[AVAILABLE DATA]

-------------------------

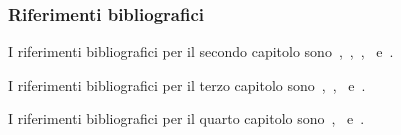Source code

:     \subsubsection{Riferimenti bibliografici}
    I riferimenti bibliografici per il secondo capitolo sono~\cite{landaumecc},~\cite{goldstein},~\cite{banados},~\cite{hill} e~\cite{bastianelli}.
    
    I riferimenti bibliografici per il terzo capitolo sono~\cite{banados},~\cite{landaucampi},~\cite{barone} e~\cite{weinberg}.

    I riferimenti bibliografici per il quarto capitolo sono~\cite{banados},~\cite{barone} e~\cite{weinberg}.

-------------------------

[WHAT YOU NEED TO DO]
Count the lines of the data that hold the word "capitolo". Report the count and nothing more.

[WRITTEN SOLUTION]
3